Web page edit records:

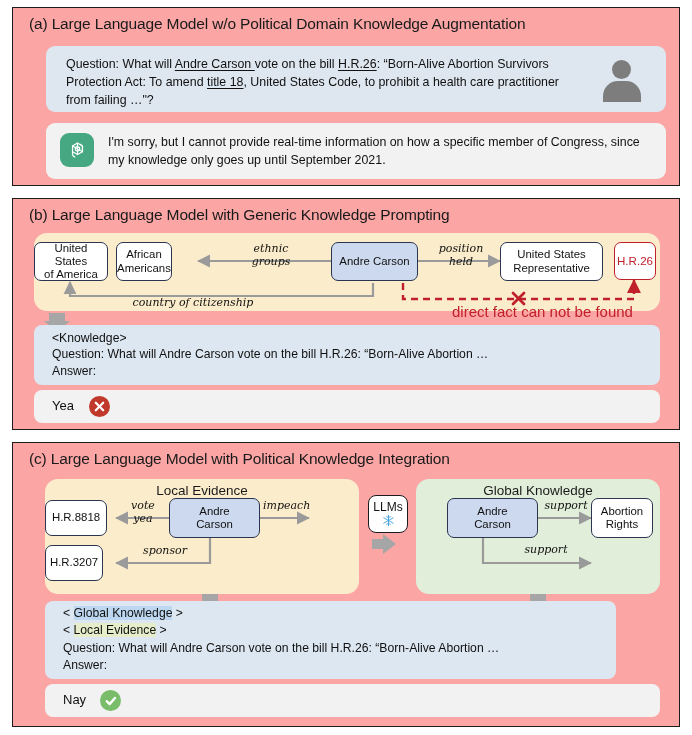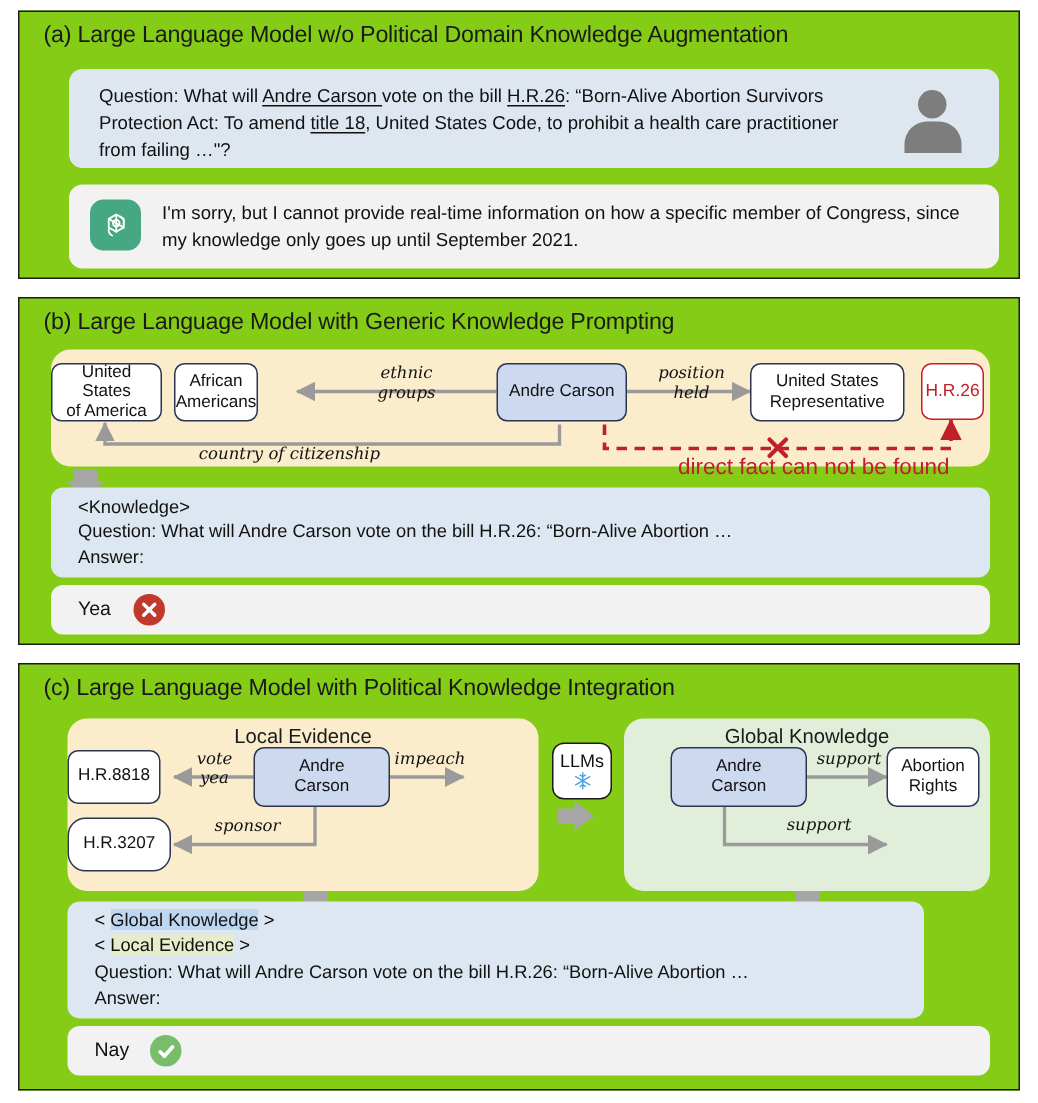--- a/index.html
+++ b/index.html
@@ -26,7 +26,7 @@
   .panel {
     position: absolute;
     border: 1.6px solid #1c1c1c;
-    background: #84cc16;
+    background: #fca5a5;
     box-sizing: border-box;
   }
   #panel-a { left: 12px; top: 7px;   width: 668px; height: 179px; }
...
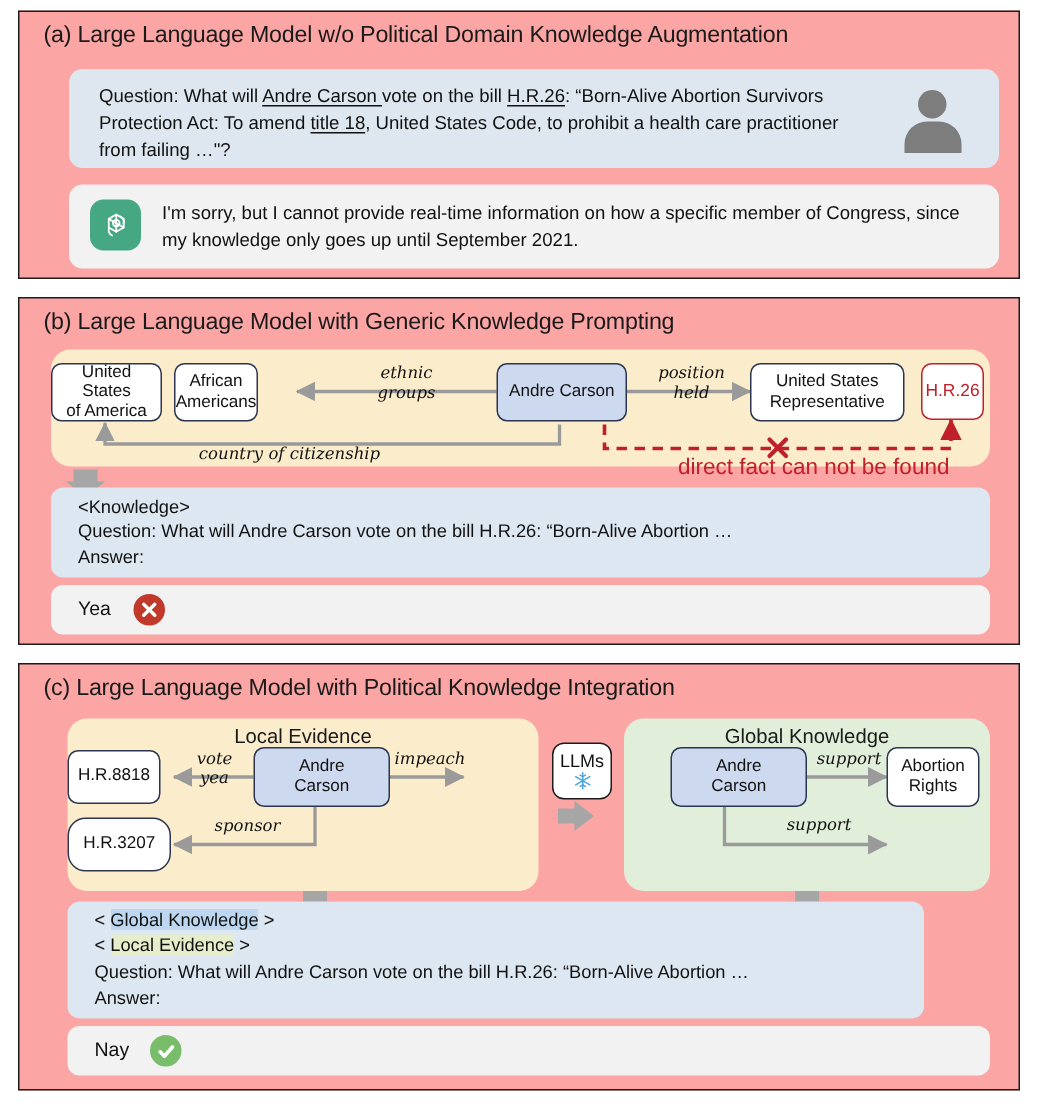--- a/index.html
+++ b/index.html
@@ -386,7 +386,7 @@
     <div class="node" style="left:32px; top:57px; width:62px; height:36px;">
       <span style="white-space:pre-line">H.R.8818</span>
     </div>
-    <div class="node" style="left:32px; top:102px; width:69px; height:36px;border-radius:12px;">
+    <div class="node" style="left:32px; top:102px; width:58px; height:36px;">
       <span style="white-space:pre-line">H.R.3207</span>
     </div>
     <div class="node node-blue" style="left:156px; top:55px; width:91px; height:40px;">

Task to carry out → Copy only this part of the entries above: the line with "-26,7 +26,7 @@", the line with "12px; top: 7px;", and the lines between, all exactly as written.

Written solution →
@@ -26,7 +26,7 @@
   .panel {
     position: absolute;
     border: 1.6px solid #1c1c1c;
-    background: #84cc16;
+    background: #fca5a5;
     box-sizing: border-box;
   }
   #panel-a { left: 12px; top: 7px;   width: 668px; height: 179px; }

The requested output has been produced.